Émile-Jacques Blum (Courtesy of Observatoire de Paris, Station de Radioastronomie
de Nançay)
Émile-Jacques Blum
Contributed by James Lequeux
Émile-Jacques Blum was one of the last survivors of the first generation of radioastronomers, those who were trained as electronic engineers or physicists rather than astronomers.
Blum was born on 27 July 1923 at Floing (Ardennes, France). He was studying physics, and in particular electronics, in Toulouse when WW2 was declared. He fled France with his father in 1943 to reach North Africa, where he volunteered as a transmission officer in Forces françaises libres, the dissident army which helped the English and the Americans to fight the Nazis in Italy, then in France and Germany.

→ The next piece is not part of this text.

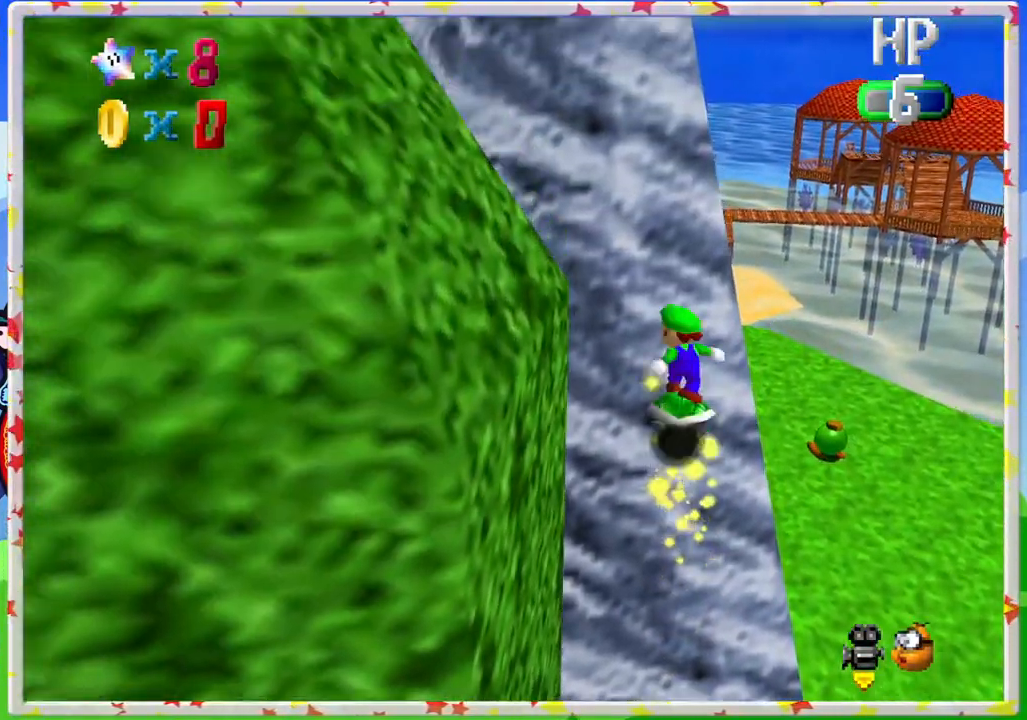
{"buttons": ["A"], "left_stick": "up-left", "events": [[17, "A", "down"], [117, "A", "up"], [150, "A", "down"], [250, "A", "up"], [300, "A", "down"], [383, "A", "up"], [450, "A", "down"]]}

After finishing his studies in Paris in 1947, Blum obtained a position as an engineer in the Navy, thanks to Yves Rocard, the Director of the Physics laboratory of École normale supérieure. In 1949, he joined the radioastronomy group in this laboratory just created by Jean-François Denisse and Jean-Louis Steinberg. His contribution was essential, as he was the only one in the group with a deep knowledge of electronics. He obtained a PhD in 1952, based on radio observations of a total eclipse of the Sun in Niger. Two years later, the group moved to the Paris-Meudon Observatory, where he obtained a position as an assistant, then as an astronomer in 1955. It was the time of the creation of the Nançay radioastronomy station, in which he played a major role. He built the first large instrument there: the East-West solar interferometer working at 178 MHz, completed in 1956, to which he added a North-South branch in 1961. This instrument is still in operation after various improvements. At the time of its construction, it was the largest of its kind in the world and contained two remarkable innovations: a preamplifier at each antenna and analog correlators to combine the signals of the different antennas.
During the construction of the large radiotelescope at Nançay, Blum built several receivers for it together with Émile le Roux and two young scientists, in particular the first line receiver in France. In 1964, he took the directorship of the Nançay station. Already at this time, he was interested in millimetre wavelengths and promoted the construction at the Bordeaux Observatory of an 8-mm two-antennas prototype interferometer, started in 1967 and operational in 1973. In 1967-68, Blum spent six months at NRAO in Charlottesville to get acquainted with millimetre techniques. Returning to France, he set up a millimetre radioastronomy laboratory in Meudon and started a fight for getting money to build a large millimetre interferometer.
In Germany, Peter Mezger, who Blum knew very well since they both stayed in Charlottesville at the same time, had the project of building a large millimetre single dish. After long and difficult negotiations for which Blum and Mezger were the radioastronomers most involved, the French and the German projects eventually merged in 1979 into the French-German-Spanish Institute for Radioastronomy at Millimeter wavelengths (IRAM); Spain joined IRAM the following year (Blum lead the negotiations for this). IRAM has two instruments, an interferometer at Plateau de Bure (Hautes Alpes, France) and a 30-m radiotelescope in the Sierra Nevada near Granada in Spain, while the institute itself is in Grenoble. Blum moved to Grenoble in 1980, and worked on front ends and cryogenic systems for the IRAM receivers until his retirement in 1985. Then he occasionally shared the work at IRAM as a consultant. The success of IRAM, which is the most powerful millimetre radioastronomy institute worldwide aside ALMA, is based to a very large extent upon Blum's foresight, enthusiasm, stubbornness and diplomatic skills.
Blum's publication list is short, something not unexpected for someone who was basically conceiving and building instrumentation; but several of his papers describe novel and important principles. All his collaborators have been impressed not only by his qualities as a scientist, but also by his qualities as a man. His kindness, his unpretentiousness, his perfect honesty and his humour hid an iron will and perseverance. Together with his remarkable technical gifts and knowledge and with his imagination, these qualities were the reasons for the success of all his undertakings. Several of his colleagues, including myself, were tied to him by a deep and lasting friendship.
Émile-Jacques Blum died on 22 September 2009 in Die (Drôme, France).